SHORT TASK →
Render every line in all of the rows below as a JSON list of strings, one string per line, with blank lines omitted.

- - - -

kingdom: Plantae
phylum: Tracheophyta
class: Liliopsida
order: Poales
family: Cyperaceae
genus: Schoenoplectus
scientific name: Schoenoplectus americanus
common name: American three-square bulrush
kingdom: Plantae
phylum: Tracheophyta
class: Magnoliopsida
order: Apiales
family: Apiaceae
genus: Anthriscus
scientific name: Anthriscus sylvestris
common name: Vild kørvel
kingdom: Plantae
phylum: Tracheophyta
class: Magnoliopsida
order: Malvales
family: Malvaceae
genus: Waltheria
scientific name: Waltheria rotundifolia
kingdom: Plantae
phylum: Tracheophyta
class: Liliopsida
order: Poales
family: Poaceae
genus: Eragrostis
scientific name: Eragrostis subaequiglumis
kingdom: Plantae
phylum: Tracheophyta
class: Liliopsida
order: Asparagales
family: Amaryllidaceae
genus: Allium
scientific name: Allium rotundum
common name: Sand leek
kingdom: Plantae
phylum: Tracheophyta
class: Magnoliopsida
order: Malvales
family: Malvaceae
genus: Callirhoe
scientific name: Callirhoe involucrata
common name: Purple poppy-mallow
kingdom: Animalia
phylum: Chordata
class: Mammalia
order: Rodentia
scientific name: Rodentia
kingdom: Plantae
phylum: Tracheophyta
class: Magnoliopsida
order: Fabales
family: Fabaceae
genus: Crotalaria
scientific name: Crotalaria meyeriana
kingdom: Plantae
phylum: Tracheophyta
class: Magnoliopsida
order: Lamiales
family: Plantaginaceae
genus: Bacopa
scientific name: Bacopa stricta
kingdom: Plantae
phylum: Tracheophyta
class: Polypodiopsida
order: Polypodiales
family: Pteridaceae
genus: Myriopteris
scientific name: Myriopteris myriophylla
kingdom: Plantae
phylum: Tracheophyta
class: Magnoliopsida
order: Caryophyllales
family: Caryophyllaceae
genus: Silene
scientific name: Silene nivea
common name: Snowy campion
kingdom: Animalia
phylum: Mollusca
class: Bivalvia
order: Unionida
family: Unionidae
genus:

- - - -

FULL RESPONSE →
[
  "kingdom: Plantae",
  "phylum: Tracheophyta",
  "class: Liliopsida",
  "order: Poales",
  "family: Cyperaceae",
  "genus: Schoenoplectus",
  "scientific name: Schoenoplectus americanus",
  "common name: American three-square bulrush",
  "kingdom: Plantae",
  "phylum: Tracheophyta",
  "class: Magnoliopsida",
  "order: Apiales",
  "family: Apiaceae",
  "genus: Anthriscus",
  "scientific name: Anthriscus sylvestris",
  "common name: Vild kørvel",
  "kingdom: Plantae",
  "phylum: Tracheophyta",
  "class: Magnoliopsida",
  "order: Malvales",
  "family: Malvaceae",
  "genus: Waltheria",
  "scientific name: Waltheria rotundifolia",
  "kingdom: Plantae",
  "phylum: Tracheophyta",
  "class: Liliopsida",
  "order: Poales",
  "family: Poaceae",
  "genus: Eragrostis",
  "scientific name: Eragrostis subaequiglumis",
  "kingdom: Plantae",
  "phylum: Tracheophyta",
  "class: Liliopsida",
  "order: Asparagales",
  "family: Amaryllidaceae",
  "genus: Allium",
  "scientific name: Allium rotundum",
  "common name: Sand leek",
  "kingdom: Plantae",
  "phylum: Tracheophyta",
  "class: Magnoliopsida",
  "order: Malvales",
  "family: Malvaceae",
  "genus: Callirhoe",
  "scientific name: Callirhoe involucrata",
  "common name: Purple poppy-mallow",
  "kingdom: Animalia",
  "phylum: Chordata",
  "class: Mammalia",
  "order: Rodentia",
  "scientific name: Rodentia",
  "kingdom: Plantae",
  "phylum: Tracheophyta",
  "class: Magnoliopsida",
  "order: Fabales",
  "family: Fabaceae",
  "genus: Crotalaria",
  "scientific name: Crotalaria meyeriana",
  "kingdom: Plantae",
  "phylum: Tracheophyta",
  "class: Magnoliopsida",
  "order: Lamiales",
  "family: Plantaginaceae",
  "genus: Bacopa",
  "scientific name: Bacopa stricta",
  "kingdom: Plantae",
  "phylum: Tracheophyta",
  "class: Polypodiopsida",
  "order: Polypodiales",
  "family: Pteridaceae",
  "genus: Myriopteris",
  "scientific name: Myriopteris myriophylla",
  "kingdom: Plantae",
  "phylum: Tracheophyta",
  "class: Magnoliopsida",
  "order: Caryophyllales",
  "family: Caryophyllaceae",
  "genus: Silene",
  "scientific name: Silene nivea",
  "common name: Snowy campion",
  "kingdom: Animalia",
  "phylum: Mollusca",
  "class: Bivalvia",
  "order: Unionida",
  "family: Unionidae",
  "genus:"
]